Family life

How to remove stains from carpet, couches and walls

These items are expensive to replace but difficult to clean. Here’s how to rid them of urine, puke, marker, crayon and more.

By Amy Grieves
How to remove stains from carpet, couches and walls

Photo: Ryan Szulc

When you have kids, your house becomes a big toilet. Somehow they always find their way to the couch or your favourite rug when they're about to puke, and over the years you can expect a generous sprinkling of urine, too. You can also buy your kid all the Paw Patrol colouring books in the world but they'll still want to scribble on the walls—and they will, whenever you think it's safe to look away for mere seconds. But your home isn't ruined forever. Here are the best tips and tricks for fighting carpet, couch and wall stains, straight from some of our favourite cleaning experts.

How to remove stains from carpets

It sounds weird, but old gift cards can be helpful for cleaning puke. Pick up the bigger chunks with a paper towel, then use the edge of a gift or credit card to scrape up the smaller bits. Apply an enzyme cleaner, leave for 10 minutes, then blot and let dry. A wet/dry vac also works wonders here. To get rid of that gross urine smell, combine 1 cup of hydrogen peroxide, 3 tbsp of baking soda and a few drops of Dawn Ultra dish soap in a spray bottle. Spritz the area and let it dry.

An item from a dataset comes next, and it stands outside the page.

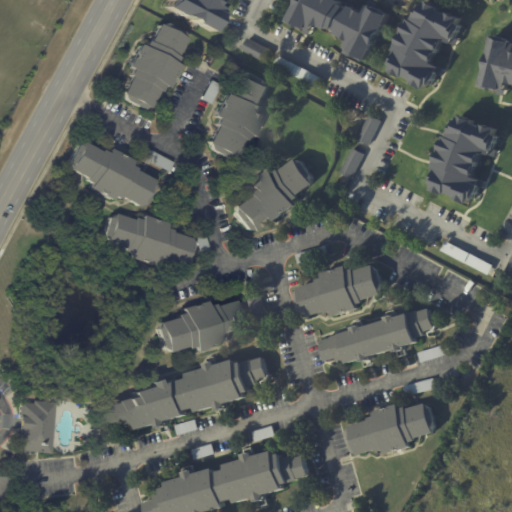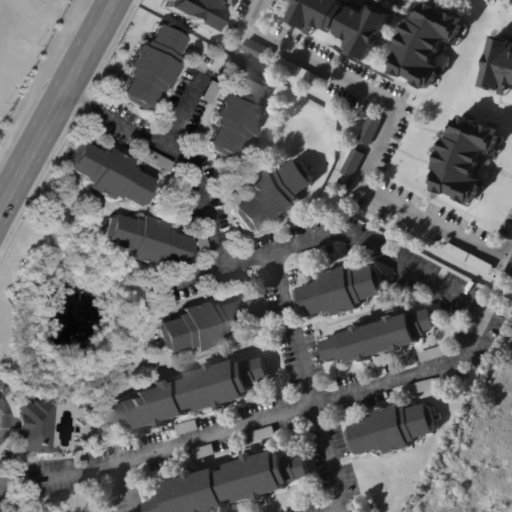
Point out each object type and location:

How to remove stains from walls (scuffs, marker, crayon, pen)

From ride-on toys to tossed running shoes, all sorts of kids’ stuff can scuff up your walls. Tackle those marks with a paste of equal parts water and baking soda. Dab a sponge and start buffing. Not the “make a paste” type? A Mr. Clean Magic Eraser also does the job.  Danielle Tays, a famous TikTok mom who posts cleaning videos, says to dissolve a Cascade dishwasher tablet in hot water to magically wipe away washable marker. You’ll have leftover liquid, which can be used to clean the gunk in the microwave and on the hood fan. No dishwasher? Try mixing a small amount of baking soda with some toothpaste on a clean cloth. Rub onto stain in a circular motion. If wax crayons are your mini Monet’s preferred medium, remove wall scribbles by heating the wax with a hair dryer until it starts to melt. Swipe away with a baby wipe.

For pen marks, Jamie Moorhouse, co-owner of Toronto cleaning company CondoFresh, says this natural approach gets the job done: Combine baking soda, lemon juice and water until it forms a paste. Dip in a damp microfibre cloth and wipe away stains. Extra strength needed? Add Borax or grated tea tree bar soap to the paste.

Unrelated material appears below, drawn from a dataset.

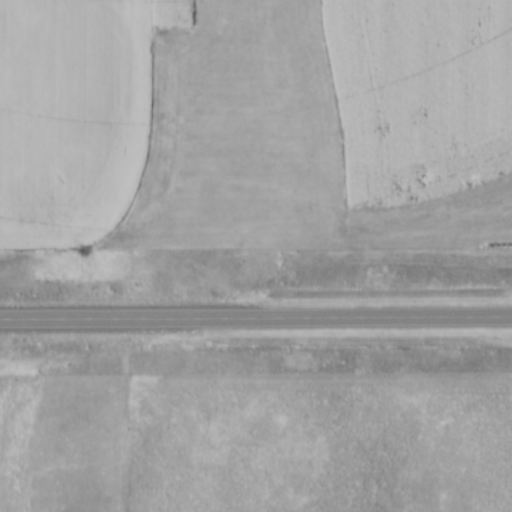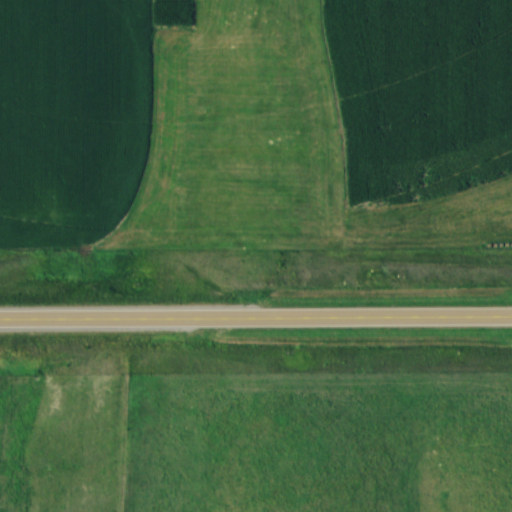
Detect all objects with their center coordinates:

How to remove stains from a couch

Sarah Mcallister, the founder of GoCleanCo, has a magic trick for combating puke stains on microfibre couches: a microfibre cloth and Windex!

  1. Once you’ve soaked up or scooped up the excess, spray Windex Original on the mess and use a clean, dry cloth to scrub the fabric. Work fast, as Windex dries quickly. Repeat if necessary.
  2. Launder any removable cushion covers in cold water. Forgo the dryer and put them back on slightly damp.

Tip: Apply a stain repellant like Scotchgard to your furniture once it’s clean (or when it’s brand new) to prevent future stains. Reapply every six months.

Meet the experts who shared their tips, tricks and hacks:


Sarah Mcallister—Calgary With more than two million followers, McAllister’s company, Go Clean Co., is kind of a big deal on Instagram. Known for her undying love of powdered Tide detergent and for bringing the concept of laundry stripping to the mainstream, McAllister is a serial entrepreneur and mom of one.

Danielle Tays—Hampton, New Brunswick Better known as @momthatlovestoclean on TikTok, this mother of one and stepmom of two soothed her COVID anxiety by sharing her knowledge and tips. Boasting more than 450,000 followers, she and her like-minded cleaning squad refer to themselves as the #mopsquad.

Jamie Moorhouse—Toronto Along with partner Sean Campbell, Moorhouse started Condo Fresh Inc. in 2011 with a goal of providing professional cleaning and organizing with a natural spin. After encouragement from his customers, he recently launched his own line of natural cleaners, called Moorfreshouse Inc.